Berdasarkan kronologi yang dihimpun, peristiwa bermula pada Kamis (23/7/2026). Sejumlah siswa mulai mengeluhkan sakit perut, mual, pusing, muntah, hingga diare pada malam hari setelah mengonsumsi makanan dari program MBG. Pada hari berikutnya, Jumat (24/7/2026), jumlah siswa yang mengalami keluhan kesehatan terus bertambah dan berlanjut hingga awal pekan berikutnya.
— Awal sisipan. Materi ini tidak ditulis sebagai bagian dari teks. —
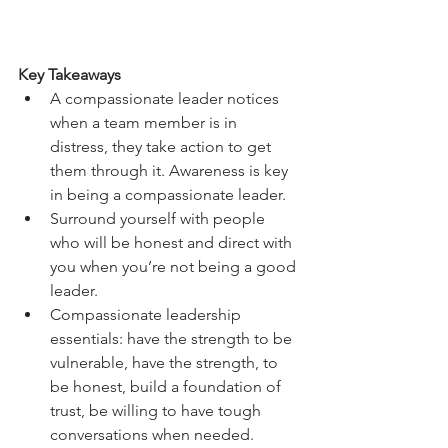
Key Takeaways
A compassionate leader notices 
when a team member is in 
distress, they take action to get 
them through it. Awareness is key 
in being a compassionate leader. 
Surround yourself with people 
who will be honest and direct with 
you when you’re not being a good 
leader. 
Compassionate leadership 
essentials: have the strength to be 
vulnerable, have the strength, to 
be honest, build a foundation of 
trust, be willing to have tough 
conversations when needed. 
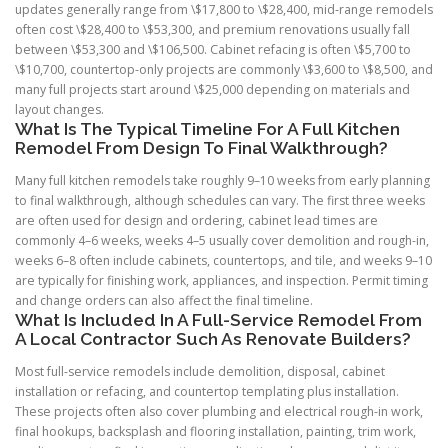
updates generally range from \$17,800 to \$28,400, mid-range remodels
often cost \$28,400 to \$53,300, and premium renovations usually fall
between \$53,300 and \$106,500. Cabinet refacing is often \$5,700 to
\$10,700, countertop-only projects are commonly \$3,600 to \$8,500, and
many full projects start around \$25,000 depending on materials and
layout changes.
What Is The Typical Timeline For A Full Kitchen
Remodel From Design To Final Walkthrough?
Many full kitchen remodels take roughly 9–10 weeks from early planning
to final walkthrough, although schedules can vary. The first three weeks
are often used for design and ordering, cabinet lead times are
commonly 4–6 weeks, weeks 4–5 usually cover demolition and rough-in,
weeks 6–8 often include cabinets, countertops, and tile, and weeks 9–10
are typically for finishing work, appliances, and inspection. Permit timing
and change orders can also affect the final timeline.
What Is Included In A Full-Service Remodel From
A Local Contractor Such As Renovate Builders?
Most full-service remodels include demolition, disposal, cabinet
installation or refacing, and countertop templating plus installation.
These projects often also cover plumbing and electrical rough-in work,
final hookups, backsplash and flooring installation, painting, trim work,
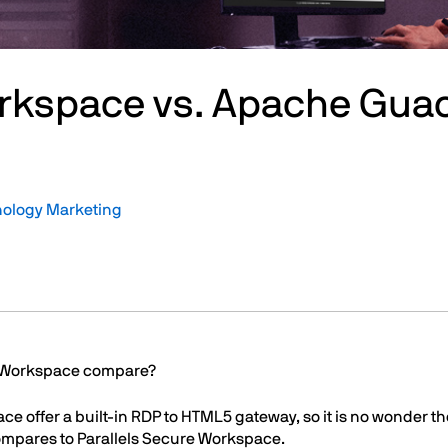
orkspace vs. Apache Gu
nology Marketing
e Workspace compare?
offer a built-in RDP to HTML5 gateway, so it is no wonder the
compares to Parallels Secure Workspace.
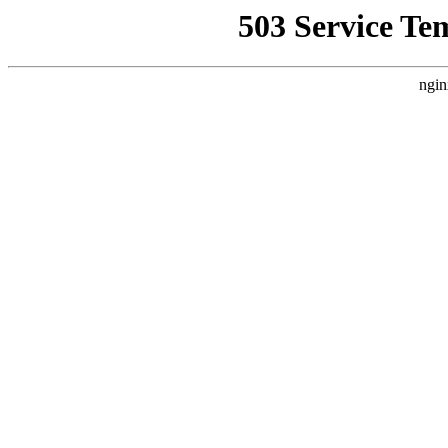
503 Service Te
ngin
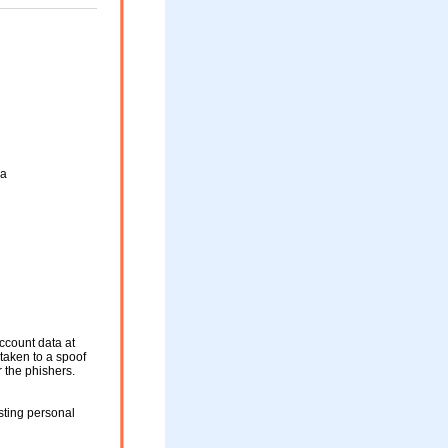
ya
ccount data at
 taken to a spoof
r the phishers.
sting personal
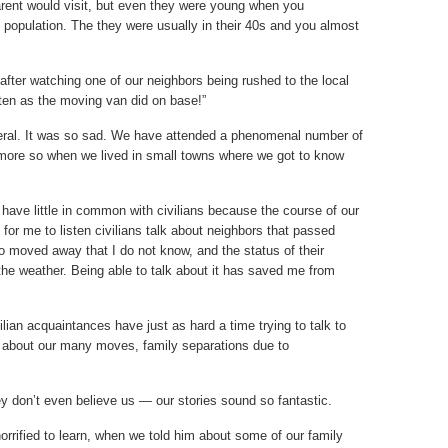
arent would visit, but even they were young when you
population. The they were usually in their 40s and you almost
fter watching one of our neighbors being rushed to the local
ten as the moving van did on base!”
neral. It was so sad. We have attended a phenomenal number of
 more so when we lived in small towns where we got to know
 I have little in common with civilians because the course of our
s for me to listen civilians talk about neighbors that passed
ho moved away that I do not know, and the status of their
he weather. Being able to talk about it has saved me from
ilian acquaintances have just as hard a time trying to talk to
g about our many moves, family separations due to
y don’t even believe us — our stories sound so fantastic.
rrified to learn, when we told him about some of our family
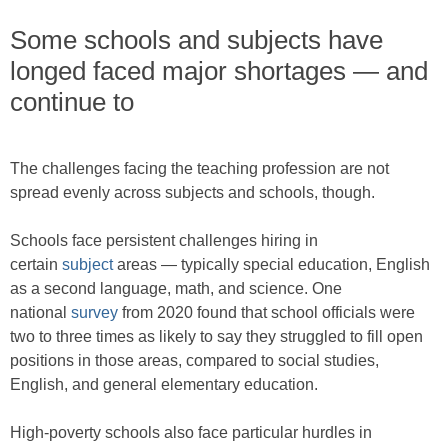
Some schools and subjects have
longed faced major shortages — and
continue to
The challenges facing the teaching profession are not
spread evenly across subjects and schools, though.
Schools face persistent challenges hiring in
certain
subject
areas — typically special education, English
as a second language, math, and science. One
national
survey
from 2020 found that school officials were
two to three times as likely to say they struggled to fill open
positions in those areas, compared to social studies,
English, and general elementary education.
High-poverty schools also face particular hurdles in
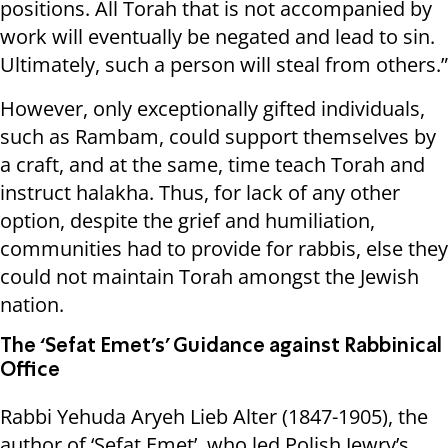
positions. All Torah that is not accompanied by
work will eventually be negated and lead to sin.
Ultimately, such a person will steal from others.”
However, only exceptionally gifted individuals,
such as Rambam, could support themselves by
a craft, and at the same, time teach Torah and
instruct halakha. Thus, for lack of any other
option, despite the grief and humiliation,
communities had to provide for rabbis, else they
could not maintain Torah amongst the Jewish
nation.
The ‘Sefat Emet’s’ Guidance against Rabbinical
Office
Rabbi Yehuda Aryeh Lieb Alter (1847-1905), the
author of ‘Sefat Emet’, who led Polish Jewry’s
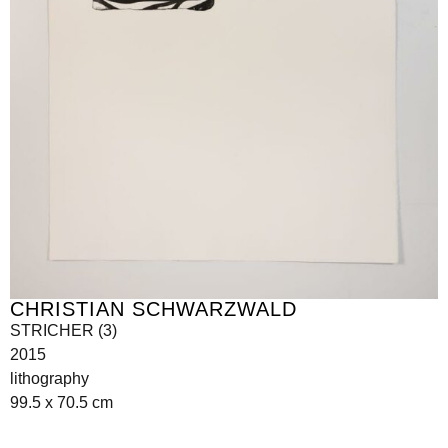
CHRISTIAN SCHWARZWALD
STRICHER (3)
2015
lithography
99.5 x 70.5 cm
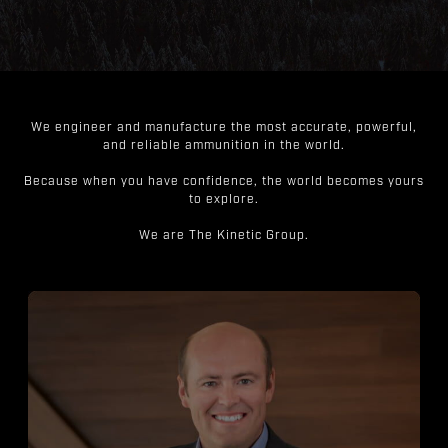
We engineer and manufacture the most accurate, powerful,
and reliable ammunition in the world.
Because when you have confidence, the world becomes yours
to explore.
We are The Kinetic Group.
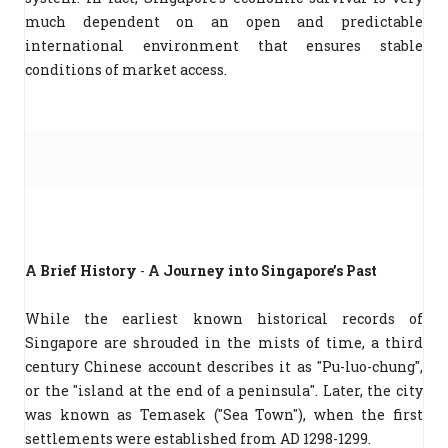
much dependent on an open and predictable
international environment that ensures stable
conditions of market access.
A Brief History
-
A Journey into Singapore’s Past
While the earliest known historical records of
Singapore are shrouded in the mists of time, a third
century Chinese account describes it as "Pu-luo-chung",
or the "island at the end of a peninsula". Later, the city
was known as Temasek ("Sea Town"), when the first
settlements were established from AD 1298-1299.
Sejumlah siswa kemudian menjalani perawatan medis, sehingga pihak sekolah melaporkan kejadian tersebut kepada instansi terkait.

Menurut laporan terakhir yang diterima Pemerintah Kabupaten Kediri, jumlah siswa yang diduga terdampak mencapai 211 orang. Dari jumlah tersebut, dua siswa masih menjalani perawatan inap di RS Ahmad Dahlan, sementara mayoritas lainnya dilaporkan telah menunjukkan perkembangan kondisi kesehatan yang membaik.

“Sampai dengan informasi semalam, total 211, rawat inap RS Ahmad Dahlan dua anak. Gejala: mual, pusing, muntah dan beberapa kasus diare,” ujar Solikin.

Sementara itu, Kepala Dinas Kesehatan Kabupaten Kediri Ahmad Khotib menyampaikan bahwa sampel makanan yang diduga berkaitan dengan kejadian tersebut telah dikirim ke laboratorium di Surabaya untuk dilakukan pengujian lebih lanjut. Hasil pemeriksaan laboratorium akan menjadi dasar dalam memastikan penyebab dugaan keracunan sekaligus menentukan langkah penanganan berikutnya.

“Sampel makanan sudah dikirim ke Surabaya,” katanya.

Hingga Selasa (28/7/2026), Dinas Kesehatan Kabupaten Kediri menyatakan tidak terdapat penambahan kasus baru. Sebagian besar siswa yang sebelumnya mengalami keluhan kesehatan juga telah pulih dan kembali mengikuti kegiatan belajar di sekolah.

“Sebagian besar sudah membaik dan bersekolah,” pungkas Ahmad Khotib.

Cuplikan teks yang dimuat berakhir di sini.